WORK INSTRUCTIONS: Reproduce the material below line for line, changing no character.
▽
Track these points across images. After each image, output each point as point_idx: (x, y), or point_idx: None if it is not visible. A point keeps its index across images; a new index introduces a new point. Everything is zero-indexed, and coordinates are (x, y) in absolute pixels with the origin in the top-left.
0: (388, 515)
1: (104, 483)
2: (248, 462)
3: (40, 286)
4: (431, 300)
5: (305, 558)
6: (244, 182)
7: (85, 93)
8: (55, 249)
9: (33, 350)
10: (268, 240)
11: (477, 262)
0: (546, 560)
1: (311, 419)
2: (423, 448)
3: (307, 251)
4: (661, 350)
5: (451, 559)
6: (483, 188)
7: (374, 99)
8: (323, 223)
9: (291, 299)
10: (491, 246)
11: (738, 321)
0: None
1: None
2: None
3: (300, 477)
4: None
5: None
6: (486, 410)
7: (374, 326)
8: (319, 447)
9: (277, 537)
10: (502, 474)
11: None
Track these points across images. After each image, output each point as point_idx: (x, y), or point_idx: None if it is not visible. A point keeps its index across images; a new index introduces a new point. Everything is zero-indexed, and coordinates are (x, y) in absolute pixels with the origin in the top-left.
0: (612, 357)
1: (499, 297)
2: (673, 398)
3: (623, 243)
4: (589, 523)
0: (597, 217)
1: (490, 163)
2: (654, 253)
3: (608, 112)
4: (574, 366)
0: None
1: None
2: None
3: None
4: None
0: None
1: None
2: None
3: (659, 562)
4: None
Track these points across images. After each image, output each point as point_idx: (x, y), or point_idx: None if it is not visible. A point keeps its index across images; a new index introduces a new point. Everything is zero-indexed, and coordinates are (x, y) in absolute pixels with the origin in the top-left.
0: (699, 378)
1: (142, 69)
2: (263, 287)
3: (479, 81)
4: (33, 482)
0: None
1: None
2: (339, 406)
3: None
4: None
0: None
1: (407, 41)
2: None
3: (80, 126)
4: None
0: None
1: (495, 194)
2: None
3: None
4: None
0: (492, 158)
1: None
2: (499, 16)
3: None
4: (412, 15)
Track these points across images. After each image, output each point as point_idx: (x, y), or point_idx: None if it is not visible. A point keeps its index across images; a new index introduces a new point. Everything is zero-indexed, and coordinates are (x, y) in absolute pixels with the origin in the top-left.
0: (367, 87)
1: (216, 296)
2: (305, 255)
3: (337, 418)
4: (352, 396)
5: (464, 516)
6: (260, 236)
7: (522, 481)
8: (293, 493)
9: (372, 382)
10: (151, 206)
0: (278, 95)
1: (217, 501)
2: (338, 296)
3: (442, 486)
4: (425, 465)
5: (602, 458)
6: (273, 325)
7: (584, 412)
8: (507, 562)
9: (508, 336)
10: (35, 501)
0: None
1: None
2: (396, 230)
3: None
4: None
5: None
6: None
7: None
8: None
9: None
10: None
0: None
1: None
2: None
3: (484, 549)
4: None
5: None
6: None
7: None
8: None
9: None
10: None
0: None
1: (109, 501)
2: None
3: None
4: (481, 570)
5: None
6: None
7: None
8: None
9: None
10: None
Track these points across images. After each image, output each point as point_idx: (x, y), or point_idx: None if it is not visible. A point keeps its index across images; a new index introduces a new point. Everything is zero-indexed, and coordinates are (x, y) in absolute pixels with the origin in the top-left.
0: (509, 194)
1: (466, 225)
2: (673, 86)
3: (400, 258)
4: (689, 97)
△
TASK OUTPUT:
Track these points across images. After each image, output each point as point_idx: (x, y), or point_idx: None if it is not visible. A point keeps its index across images; a new index introduces a new point. Everything is zero-indexed, and coordinates are (x, y) in absolute pixels with the origin in the top-left.
0: (388, 515)
1: (104, 483)
2: (248, 462)
3: (40, 286)
4: (431, 300)
5: (305, 558)
6: (244, 182)
7: (85, 93)
8: (55, 249)
9: (33, 350)
10: (268, 240)
11: (477, 262)
0: (546, 560)
1: (311, 419)
2: (423, 448)
3: (307, 251)
4: (661, 350)
5: (451, 559)
6: (483, 188)
7: (374, 99)
8: (323, 223)
9: (291, 299)
10: (491, 246)
11: (738, 321)
0: None
1: None
2: None
3: (300, 477)
4: None
5: None
6: (486, 410)
7: (374, 326)
8: (319, 447)
9: (277, 537)
10: (502, 474)
11: None
Track these points across images. After each image, output each point as point_idx: (x, y), or point_idx: None if it is not visible. A point keeps its index across images; a new index introduces a new point. Everything is zero-indexed, and coordinates are (x, y) in absolute pixels with the origin in the top-left.
0: (612, 357)
1: (499, 297)
2: (673, 398)
3: (623, 243)
4: (589, 523)
0: (597, 217)
1: (490, 163)
2: (654, 253)
3: (608, 112)
4: (574, 366)
0: None
1: None
2: None
3: None
4: None
0: None
1: None
2: None
3: (659, 562)
4: None
Track these points across images. After each image, output each point as point_idx: (x, y), or point_idx: None if it is not visible. A point keeps its index across images; a new index introduces a new point. Everything is zero-indexed, and coordinates are (x, y) in absolute pixels with the origin in the top-left.
0: (699, 378)
1: (142, 69)
2: (263, 287)
3: (479, 81)
4: (33, 482)
0: None
1: None
2: (339, 406)
3: None
4: None
0: None
1: (407, 41)
2: None
3: (80, 126)
4: None
0: None
1: (495, 194)
2: None
3: None
4: None
0: (492, 158)
1: None
2: (499, 16)
3: None
4: (412, 15)
Track these points across images. After each image, output each point as point_idx: (x, y), or point_idx: None if it is not visible. A point keeps its index across images; a new index introduces a new point. Everything is zero-indexed, and coordinates are (x, y) in absolute pixels with the origin in the top-left.
0: (367, 87)
1: (216, 296)
2: (305, 255)
3: (337, 418)
4: (352, 396)
5: (464, 516)
6: (260, 236)
7: (522, 481)
8: (293, 493)
9: (372, 382)
10: (151, 206)
0: (278, 95)
1: (217, 501)
2: (338, 296)
3: (442, 486)
4: (425, 465)
5: (602, 458)
6: (273, 325)
7: (584, 412)
8: (507, 562)
9: (508, 336)
10: (35, 501)
0: None
1: None
2: (396, 230)
3: None
4: None
5: None
6: None
7: None
8: None
9: None
10: None
0: None
1: None
2: None
3: (484, 549)
4: None
5: None
6: None
7: None
8: None
9: None
10: None
0: None
1: (109, 501)
2: None
3: None
4: (481, 570)
5: None
6: None
7: None
8: None
9: None
10: None
Track these points across images. After each image, output each point as point_idx: (x, y), or point_idx: None if it is not visible. A point keeps its index across images; a new index introduces a new point. Everything is zero-indexed, and coordinates are (x, y) in absolute pixels with the origin in the top-left.
0: (509, 194)
1: (466, 225)
2: (673, 86)
3: (400, 258)
4: (689, 97)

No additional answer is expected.